Walter Zadan, 95, was given an award for his commitment to oyster restoration well into his 90s. Photo: Kenny Fletcher

CBF Honors Longest-Serving Oyster Volunteer, 95

Williamsburg’s Walter Zadan is amazing.  At the age of 95 years, he still insists that the three things needed for a long and happy life are “First, to eat good food. The second thing is to exercise. The third thing is to stay connected to society and feel like you are doing something good.”  

These days, as he has for the past 13 years, he takes his exercise collecting buckets of shucked-out oyster shells from several area restaurants and driving them to a large collection bin on the campus of the College of William and Mary. Then, when the bin fills up, Zadan and other volunteers load them into a Chesapeake Bay Foundation (CBF) truck and trailer that transport them to CBF’s Virginia Oyster Restoration Center at the mouth of the Lynnhaven River in Virginia Beach. 

There, Foundation staff and volunteers clean the empty shells and place into large tanks with free-swimming baby oyster larvae called spat, which attach to them, up to 10 per shell. Then CBF crews plant them on designated, three-dimensional sanctuary reefs in Virginia rivers. The Foundation is a charter member of the Chesapeake Oyster Alliance, which aims to add 10 billion new oysters to Virginia and Maryland waters by 2025.

In his 13 years with the program, Zadan has recycled about 2.78 million shells, which have become home to about 27 million oysters that staff and volunteers have planted on restoration reefs. Last Wednesday, Dec. 2, in Williamsburg, CBF honored Zadan with an outstanding environmental stewardship award for dedication and volunteerism. The award recognizes him as CBF’s longest-serving Virginia oyster shell recycling volunteer. The Foundation’s Virginia Oyster Restoration Manager, Capt. Jackie Shannon, presented him with the award outside Berrett’s Seafood Restaurant, CBF’s longest-standing restaurant participant. 
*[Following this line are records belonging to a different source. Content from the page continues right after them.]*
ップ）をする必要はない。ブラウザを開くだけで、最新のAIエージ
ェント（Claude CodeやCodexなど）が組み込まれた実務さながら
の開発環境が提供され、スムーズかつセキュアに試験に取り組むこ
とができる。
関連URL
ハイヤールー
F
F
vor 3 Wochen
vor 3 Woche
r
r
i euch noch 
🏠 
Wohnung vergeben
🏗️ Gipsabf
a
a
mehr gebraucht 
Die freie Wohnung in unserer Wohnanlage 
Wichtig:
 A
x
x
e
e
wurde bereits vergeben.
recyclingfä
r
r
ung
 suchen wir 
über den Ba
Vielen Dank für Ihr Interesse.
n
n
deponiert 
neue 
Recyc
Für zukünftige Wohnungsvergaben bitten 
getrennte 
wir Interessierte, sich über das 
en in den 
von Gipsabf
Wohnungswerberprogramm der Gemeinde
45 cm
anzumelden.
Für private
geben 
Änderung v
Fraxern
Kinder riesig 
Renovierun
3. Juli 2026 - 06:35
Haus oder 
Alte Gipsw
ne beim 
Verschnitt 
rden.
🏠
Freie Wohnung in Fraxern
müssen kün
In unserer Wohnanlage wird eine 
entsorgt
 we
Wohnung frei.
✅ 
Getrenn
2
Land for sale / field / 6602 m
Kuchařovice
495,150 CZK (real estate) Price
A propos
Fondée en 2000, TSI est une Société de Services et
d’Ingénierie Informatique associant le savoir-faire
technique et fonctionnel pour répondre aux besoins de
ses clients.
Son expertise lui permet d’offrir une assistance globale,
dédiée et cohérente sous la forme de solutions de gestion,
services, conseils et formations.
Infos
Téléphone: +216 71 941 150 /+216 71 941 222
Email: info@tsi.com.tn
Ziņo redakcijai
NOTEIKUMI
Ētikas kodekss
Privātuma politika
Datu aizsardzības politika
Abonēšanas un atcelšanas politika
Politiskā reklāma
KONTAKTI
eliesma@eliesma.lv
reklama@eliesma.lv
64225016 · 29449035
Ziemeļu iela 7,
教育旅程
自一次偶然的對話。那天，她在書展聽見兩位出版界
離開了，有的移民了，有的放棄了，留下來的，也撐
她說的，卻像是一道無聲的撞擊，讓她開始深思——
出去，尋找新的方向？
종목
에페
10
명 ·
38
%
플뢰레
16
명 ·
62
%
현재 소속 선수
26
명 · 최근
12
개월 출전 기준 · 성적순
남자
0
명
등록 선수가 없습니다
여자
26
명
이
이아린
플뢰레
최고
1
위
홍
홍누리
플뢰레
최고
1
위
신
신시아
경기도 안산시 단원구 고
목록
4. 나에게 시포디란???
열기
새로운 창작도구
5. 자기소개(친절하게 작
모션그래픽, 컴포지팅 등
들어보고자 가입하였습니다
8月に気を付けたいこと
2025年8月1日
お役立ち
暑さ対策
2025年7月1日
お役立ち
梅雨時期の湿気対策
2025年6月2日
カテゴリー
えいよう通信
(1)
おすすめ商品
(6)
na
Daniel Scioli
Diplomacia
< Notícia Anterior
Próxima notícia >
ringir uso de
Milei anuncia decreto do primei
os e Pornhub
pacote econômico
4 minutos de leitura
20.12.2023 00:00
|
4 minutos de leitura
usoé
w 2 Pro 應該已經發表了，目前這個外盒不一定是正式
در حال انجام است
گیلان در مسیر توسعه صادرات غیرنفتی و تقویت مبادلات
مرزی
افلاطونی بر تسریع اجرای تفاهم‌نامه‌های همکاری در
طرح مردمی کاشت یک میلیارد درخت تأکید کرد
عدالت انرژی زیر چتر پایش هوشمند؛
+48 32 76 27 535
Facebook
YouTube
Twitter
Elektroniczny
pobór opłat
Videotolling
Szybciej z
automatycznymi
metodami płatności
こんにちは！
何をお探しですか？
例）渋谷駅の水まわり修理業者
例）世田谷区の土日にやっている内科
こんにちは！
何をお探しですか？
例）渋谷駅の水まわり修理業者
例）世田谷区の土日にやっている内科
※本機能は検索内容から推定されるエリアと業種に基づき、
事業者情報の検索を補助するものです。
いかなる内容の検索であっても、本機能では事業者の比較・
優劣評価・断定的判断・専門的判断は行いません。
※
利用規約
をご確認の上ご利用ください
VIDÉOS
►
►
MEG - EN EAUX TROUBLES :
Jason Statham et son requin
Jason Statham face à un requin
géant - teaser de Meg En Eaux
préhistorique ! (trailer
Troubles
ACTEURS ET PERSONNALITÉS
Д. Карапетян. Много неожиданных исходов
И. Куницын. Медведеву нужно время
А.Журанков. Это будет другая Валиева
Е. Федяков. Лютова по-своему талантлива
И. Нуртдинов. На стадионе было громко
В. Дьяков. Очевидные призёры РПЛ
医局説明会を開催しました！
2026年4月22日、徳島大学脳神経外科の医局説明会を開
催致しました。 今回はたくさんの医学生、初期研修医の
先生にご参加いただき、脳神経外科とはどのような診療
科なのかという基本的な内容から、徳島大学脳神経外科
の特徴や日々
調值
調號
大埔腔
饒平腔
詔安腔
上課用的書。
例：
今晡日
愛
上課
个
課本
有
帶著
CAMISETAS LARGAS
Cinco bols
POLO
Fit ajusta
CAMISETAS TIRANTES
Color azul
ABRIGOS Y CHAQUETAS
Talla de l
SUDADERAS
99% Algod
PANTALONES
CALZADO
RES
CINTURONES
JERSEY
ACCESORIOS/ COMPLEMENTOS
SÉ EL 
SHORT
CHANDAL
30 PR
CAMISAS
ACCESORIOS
“Walter is truly inspirational,” said Jackie Shannon. “Well into his 90s, he’s still loading buckets of oyster shells, baking bread for friends and fellow volunteers, and sharing stories from decades of environmental advocacy. His kindness and dedication have been a recipe for a long, active, and meaningful life. We wouldn’t be able to restore oyster reefs in Virginia without our many volunteers like Walter. His dedication and positive attitude provide a wonderful example of how anyone can pitch in and make the world a better place.”

In accepting the award, Zadan said that being part of the process gives him hope. “I feel like I’m making a contribution,” he said. “It’s a good thing both from a moral point of view and because it encourages business activity.” He hopes that he can continue to inspire younger generations to work toward a healthier Chesapeake Bay.